47 CFR 63.22 - Facilities-based international common carriers.
The following conditions apply to authorized facilities-based international carriers:
(a) A carrier authorized under § 63.18(e)(1) may provide international facilities-based services to international points for which it qualifies for non-dominant regulation as set forth in § 63.10, except in the following circumstance: If the carrier is, or is affiliated with, a foreign carrier in a destination market and the Commission has not determined that the foreign carrier lacks market power in the destination market (see § 63.10(a)), the carrier shall not provide service on that route unless it has received specific authority to do so under § 63.18(e)(3).
(b) The carrier may provide service using half-circuits on any U.S. common carrier and non-common carrier facilities that do not appear on an exclusion list published by the Commission. Carriers may also use any necessary non-U.S.-licensed facilities, including any submarine cable systems, that do not appear on the exclusion list. Carriers may not use U.S. earth stations to access non-U.S.-licensed satellite systems unless the Commission has specifically approved the use of those satellites and so indicates on the exclusion list. The exclusion list is available from the International Bureau's World Wide Web site at http://www.fcc.gov/ib.
(c) Specific authority under § 63.18(e)(3) is required for the carrier to provide service using any facilities listed on the exclusion list, to provide service between the United States and any country on the exclusion list, or to construct, acquire, or operate lines in any new major common carrier facility project.
(d) The carrier may provide international basic switched, private line, data, television and business services.
(e) The carrier shall file annual international circuit capacity reports as required by § 43.82 of this chapter.
(f) The terms and conditions of any operating or other agreement relating to the exchange of services, interchange or routing of traffic and matters concerning rates, accounting rates, division of tolls, the allocation of return traffic, or the basis of settlement of traffic balances, entered into by U.S. common carriers authorized pursuant to this part to provide facilities-based switched voice service on the U.S.-Cuba route in correspondence with a Cuban carrier that does not qualify for the presumption that it lacks market power in Cuba, shall be identical to the equivalent terms and conditions in the operating agreement of another carrier providing the same or similar service between the United States and Cuba.
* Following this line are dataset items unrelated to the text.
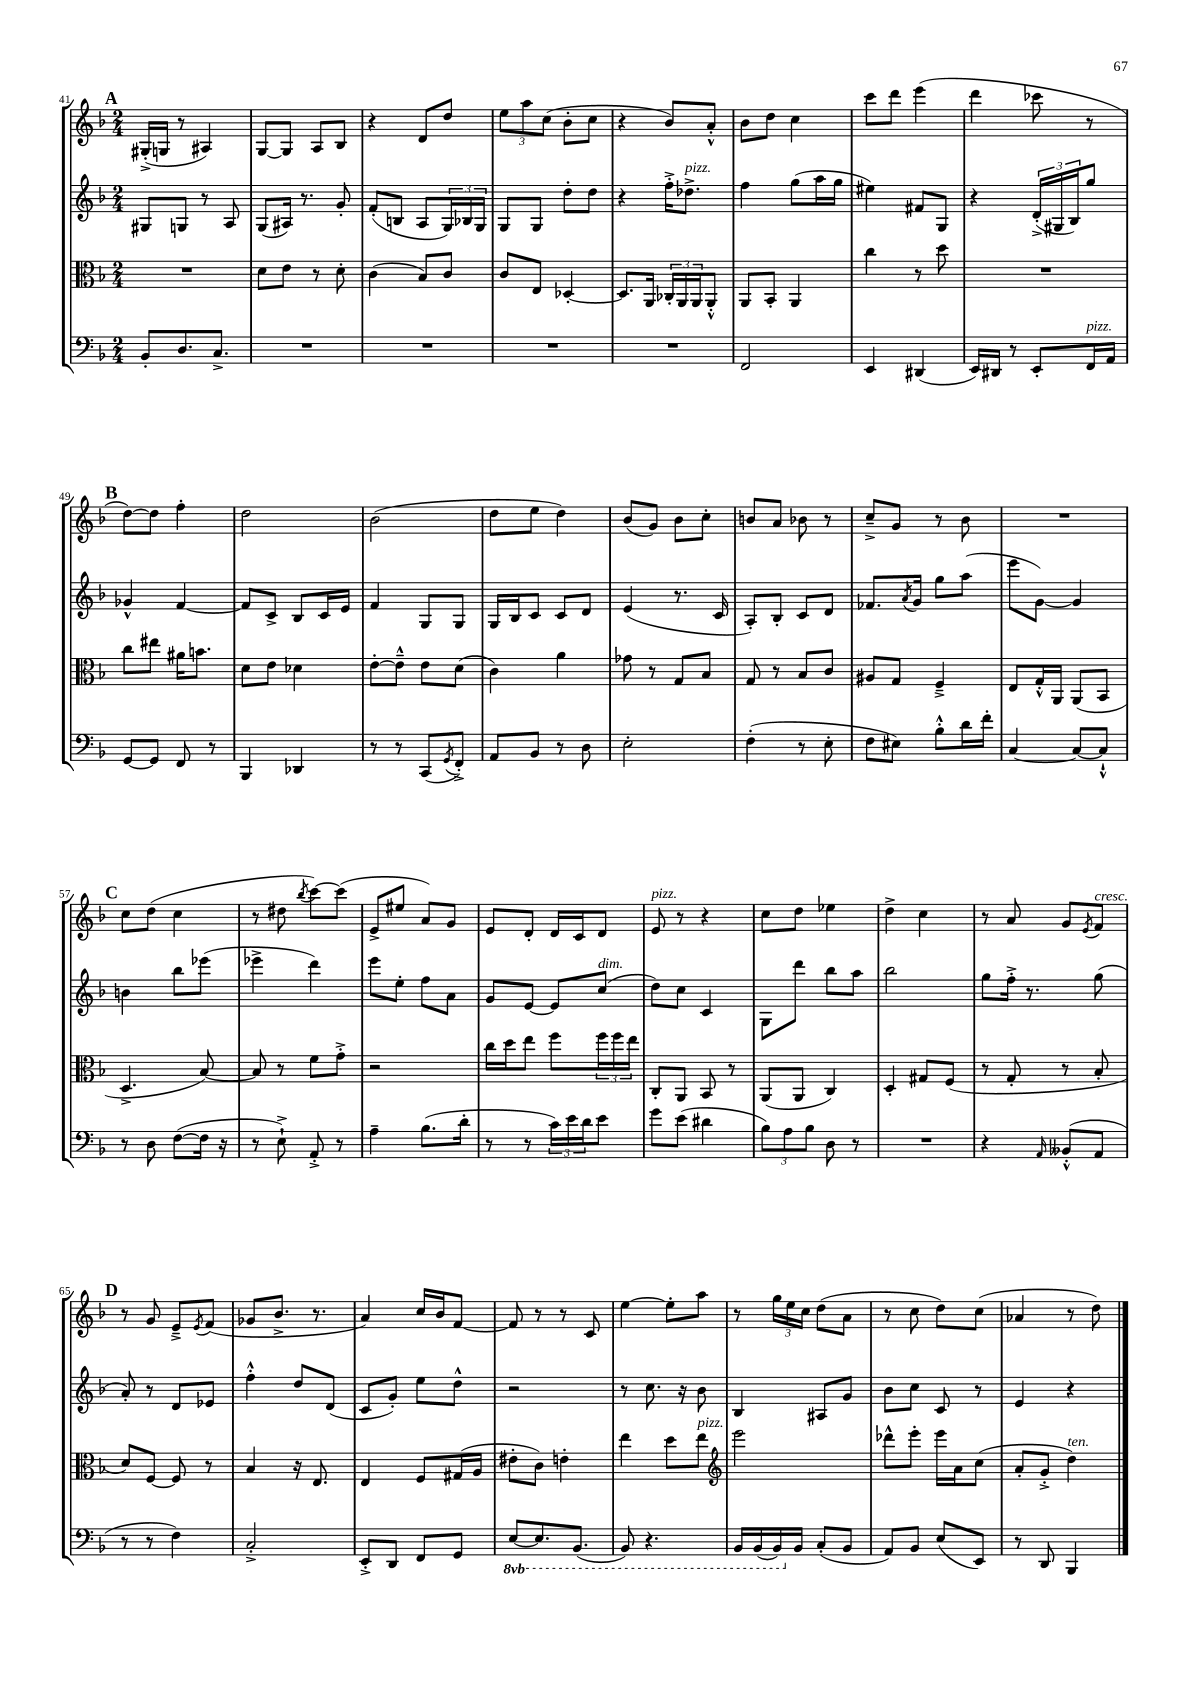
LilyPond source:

<<
\new StaffGroup <<
\new Staff = "s0" {
    \clef treble \key f \major \numericTimeSignature \time 2/4
    \mark \markup { \bold "A" } gis16-.->( g16 r8 ais4) |
    g8~ g8 a8 bes8 |
    r4 d'8 d''8 |
    \tuplet 3/2 { e''8 a''8 c''8( } bes'8-. c''8 |
    r4 bes'8) a'8-.-^ |
    bes'8 d''8 c''4 |
    c'''8 d'''8 e'''4( |
    d'''4 ces'''8 r8 |
    \mark \markup { \bold "B" } d''8~) d''8 f''4-. |
    d''2 |
    bes'2( |
    d''8 e''8 d''4) |
    bes'8( g'8) bes'8 c''8-. |
    b'8 a'8 bes'8 r8 |
    c''8---> g'8 r8 bes'8 |
    R2 |
    \mark \markup { \bold "C" } c''8 d''8( c''4 |
    r8 dis''8 \acciaccatura { bes''8 } c'''8~) c'''8( |
    e'8-> eis''8 a'8) g'8 |
    e'8 d'8-. d'16 c'16 d'8 |
    e'8^\markup { \italic "pizz." } r8 r4 |
    c''8 d''8 ees''4 |
    d''4-> c''4 |
    r8 a'8 g'8 \acciaccatura { e'8 } f'8^\markup { \italic "cresc." } |
    \mark \markup { \bold "D" } r8 g'8 e'8---> \acciaccatura { e'8 } f'8( |
    ges'8 bes'8.-> r8. |
    a'4) c''16 bes'16 f'8~ |
    f'8 r8 r8 c'8 |
    e''4~ e''8-. a''8 |
    r8 \tuplet 3/2 { g''16 e''16 c''16 } d''8( a'8 |
    r8 c''8 d''8) c''8( |
    aes'4 r8 d''8) \bar "|." |
}
\new Staff = "s1" {
    \clef treble \key f \major \numericTimeSignature \time 2/4
    \mark \markup { \bold "A" } gis8 g8 r8 a8 |
    g8( ais16) r8. g'8-. |
    f'8-.( b8 a8 \tuplet 3/2 { g16) bes16 g16 } |
    g8 g8 d''8-. d''8 |
    r4 f''16-.-> des''8.->^\markup { \italic "pizz." } |
    f''4 g''8( a''16 g''16 |
    eis''4) fis'8 g8 |
    r4 \tuplet 3/2 { d'16-.->( gis16 bes16) } g''8 |
    \mark \markup { \bold "B" } ges'4-^ f'4~ |
    f'8 c'8-> bes8 c'16 e'16 |
    f'4 g8 g8 |
    g16 bes16 c'8 c'8 d'8 |
    e'4( r8. c'16 |
    a8-.) bes8-. c'8 d'8 |
    fes'8. \acciaccatura { a'8 } g'16 g''8 a''8( |
    e'''8 g'8~) g'4 |
    \mark \markup { \bold "C" } b'4 bes''8 ees'''8( |
    ees'''4-> d'''4) |
    e'''8 e''8-. f''8 a'8 |
    g'8 e'8~ e'8 c''8^\markup { \italic "dim." }( |
    d''8) c''8 c'4 |
    g8 d'''8 bes''8 a''8 |
    bes''2 |
    g''8 f''16-.-> r8. g''8( |
    \mark \markup { \bold "D" } a'8-.) r8 d'8 ees'8 |
    f''4-.-^ d''8 d'8( |
    c'8 g'8-.) e''8 d''8-^ |
    r2 |
    r8 c''8. r16 bes'8 |
    bes4 ais8 g'8 |
    bes'8 c''8 c'8 r8 |
    e'4 r4 \bar "|." |
}
\new Staff = "s2" {
    \clef alto \key f \major \numericTimeSignature \time 2/4
    \mark \markup { \bold "A" } R2 |
    d'8 e'8 r8 d'8-. |
    c'4( bes8) c'8 |
    c'8 e8 des4~-. |
    des8. a,16 \tuplet 3/2 { ces16-. a,16 a,16 } a,8-.-^ |
    a,8 bes,8-. a,4 |
    c''4 r8 d''8 |
    R2 |
    \mark \markup { \bold "B" } c''8 eis''8 ais'16 b'8. |
    d'8 e'8 des'4 |
    e'8~-. e'8---^ e'8 d'8( |
    c'4) a'4 |
    ges'8 r8 g8 bes8 |
    g8 r8 bes8 c'8 |
    ais8 g8 f4---> |
    e8 g16-.-^ a,16 a,8( bes,8 |
    \mark \markup { \bold "C" } d4.-> bes8~) |
    bes8 r8 f'8 g'8-.-> |
    r2 |
    c''16 d''16 e''8 f''8 \tuplet 3/2 { f''16 f''16 e''16 } |
    c8-. a,8 bes,8 r8 |
    a,8( a,8 c4) |
    d4-. gis8 f8( |
    r8 g8-. r8 bes8-. |
    \mark \markup { \bold "D" } d'8) f8~ f8 r8 |
    bes4 r16 e8. |
    e4 f8 gis16( a16 |
    eis'8-. c'8) e'4-. |
    e''4 d''8 e''8^\markup { \italic "pizz." } |
    \clef treble e'''2 |
    des'''8-^ e'''8-. e'''16 a'16 c''8( |
    a'8-. g'8-.-> d''4^\markup { \italic "ten." }) \bar "|." |
}
\new Staff = "s3" {
    \clef bass \key f \major \numericTimeSignature \time 2/4 \set Staff.ottavationMarkups = #ottavation-simple-ordinals
    \mark \markup { \bold "A" } bes,8-. d8. c8.-> |
    R2 |
    R2 |
    R2 |
    R2 |
    f,2 |
    e,4 dis,4( |
    e,16) dis,16 r8 e,8-. f,16^\markup { \italic "pizz." } a,16 |
    \mark \markup { \bold "B" } g,8~ g,8 f,8 r8 |
    bes,,4 des,4 |
    r8 r8 c,8( \acciaccatura { g,8 } f,8-.->) |
    a,8 bes,8 r8 d8 |
    e2-. |
    f4-.( r8 e8-. |
    f8 eis8) bes8-.-^ d'16 f'16-. |
    c4~ c8~ c8-!-^ |
    \mark \markup { \bold "C" } r8 d8 f8~( f16 r16 |
    r8 e8-!->) a,8-.-> r8 |
    a4-- bes8.( d'16-. |
    r8 r8 \tuplet 3/2 { c'16) e'16 d'16 } e'8 |
    g'8 e'8( dis'4 |
    \tuplet 3/2 { bes8) a8 bes8 } d8 r8 |
    R2 |
    r4 \grace { a,16 } beses,8-.-^( a,8 |
    \mark \markup { \bold "D" } r8 r8 f4) |
    c2-.-> |
    e,8-.-> d,8 f,8 g,8 |
    \ottava #-1 e,8~ e,8. bes,,8.( |
    bes,,8) r4. |
    bes,,16 bes,,16( bes,,16) \ottava #0 bes,16 c8-.( bes,8 |
    a,8) bes,8 e8( e,8) |
    r8 d,8 bes,,4 \bar "|." |
}
>>
>>
\layout { \context { \Score currentBarNumber = #41 } }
Carriers may seek waiver of this requirement. See International Settlements Policy Reform, Report and Order, IB Docket Nos. 11-80, 05-254, 09-10, RM 11322, FCC 12-145 (rel. November 29, 2012).
(g) A carrier or other party may request Commission intervention on any U.S. international route for which competitive problems are alleged by filing with the International Bureau a petition, pursuant to this section, demonstrating anticompetitive behavior by foreign carriers that is harmful to U.S. customers. The Commission may also act on its own motion. Carriers and other parties filing complaints must support their petitions with evidence, including an affidavit and relevant commercial agreements. The International Bureau will review complaints on a case-by-case basis and take appropriate action on delegated authority pursuant to § 0.261 of this chapter. Interested parties will have 10 days from the date of issuance of a public notice of the petition to file comments or oppositions to such petitions and subsequently 7 days for replies. In the event significant, immediate harm to the public interest is likely to occur that cannot be addressed through post facto remedies, the International Bureau may impose temporary requirements on carriers authorized pursuant to § 63.18 of this chapter without prejudice to its findings on such petitions.
(h) A carrier shall file with the Commission a list of U.S.-international routes for which it has an arrangement with a foreign carrier for direct termination in the foreign destination. The carrier shall notify the Commission within 30 days after it adds a termination arrangement for a new foreign destination or discontinues arrangements with a previously listed destination. The list shall be filed electronically in accordance with instructions from the International Bureau.
(i) The authority granted under this part is subject to all Commission rules and regulations and any conditions or limitations stated in the Commission's public notice or order that serves as the carrier's Section 214 certificate. See §§ 63.12, 63.21 of this part.
For purposes of this section, foreign carrier is defined in § 63.09 of this chapter.
For purposes of this section, a foreign carrier shall be considered to possess market power if it appears on the Commission's list of foreign carriers that do not qualify for the presumption that they lack market power in particular foreign points. This list is available on the International Bureau's World Wide Web site at http://www.fcc.gov/ib. The Commission will include on the list of foreign carriers that do not qualify for the presumption that they lack market power in particular foreign points any foreign carrier that has 50 percent or more market share in the international transport or local access markets of a foreign point. A party that seeks to remove such a carrier from the Commission's list bears the burden of submitting information to the Commission sufficient to demonstrate that the foreign carrier lacks 50 percent market share in the international transport and local access markets on the foreign end of the route or that it nevertheless lacks sufficient market power on the foreign end of the route to affect competition adversely in the U.S. market. A party that seeks to add a carrier to the Commission's list bears the burden of submitting information to the Commission sufficient to demonstrate that the foreign carrier has 50 percent or more market share in the international transport or local access markets on the foreign end of the route or that it nevertheless has sufficient market power to affect competition adversely in the U.S. market.